Required work:
Convert the stretch of the material from the start through the line containing "What are all" into a JSON list of strings, one string per line, leaving out blank lines.

** Opening Extracted entries block **

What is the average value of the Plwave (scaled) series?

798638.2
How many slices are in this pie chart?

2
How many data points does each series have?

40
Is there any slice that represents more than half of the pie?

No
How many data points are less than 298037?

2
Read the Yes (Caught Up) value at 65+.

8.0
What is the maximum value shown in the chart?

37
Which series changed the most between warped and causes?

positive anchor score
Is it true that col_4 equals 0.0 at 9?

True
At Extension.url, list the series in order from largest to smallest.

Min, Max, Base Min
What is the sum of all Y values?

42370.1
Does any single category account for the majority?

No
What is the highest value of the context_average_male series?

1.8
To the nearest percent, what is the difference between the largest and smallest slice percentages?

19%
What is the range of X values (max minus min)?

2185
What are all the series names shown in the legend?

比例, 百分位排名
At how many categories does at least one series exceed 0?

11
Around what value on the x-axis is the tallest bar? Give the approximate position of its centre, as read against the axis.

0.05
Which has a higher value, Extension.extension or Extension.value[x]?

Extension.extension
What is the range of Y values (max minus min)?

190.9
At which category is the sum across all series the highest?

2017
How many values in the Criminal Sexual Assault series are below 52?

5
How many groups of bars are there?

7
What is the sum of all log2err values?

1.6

** Closing Extracted entries block **

Response to the exercise:
[
  "What is the average value of the Plwave (scaled) series?",
  "798638.2",
  "How many slices are in this pie chart?",
  "2",
  "How many data points does each series have?",
  "40",
  "Is there any slice that represents more than half of the pie?",
  "No",
  "How many data points are less than 298037?",
  "2",
  "Read the Yes (Caught Up) value at 65+.",
  "8.0",
  "What is the maximum value shown in the chart?",
  "37",
  "Which series changed the most between warped and causes?",
  "positive anchor score",
  "Is it true that col_4 equals 0.0 at 9?",
  "True",
  "At Extension.url, list the series in order from largest to smallest.",
  "Min, Max, Base Min",
  "What is the sum of all Y values?",
  "42370.1",
  "Does any single category account for the majority?",
  "No",
  "What is the highest value of the context_average_male series?",
  "1.8",
  "To the nearest percent, what is the difference between the largest and smallest slice percentages?",
  "19%",
  "What is the range of X values (max minus min)?",
  "2185",
  "What are all the series names shown in the legend?"
]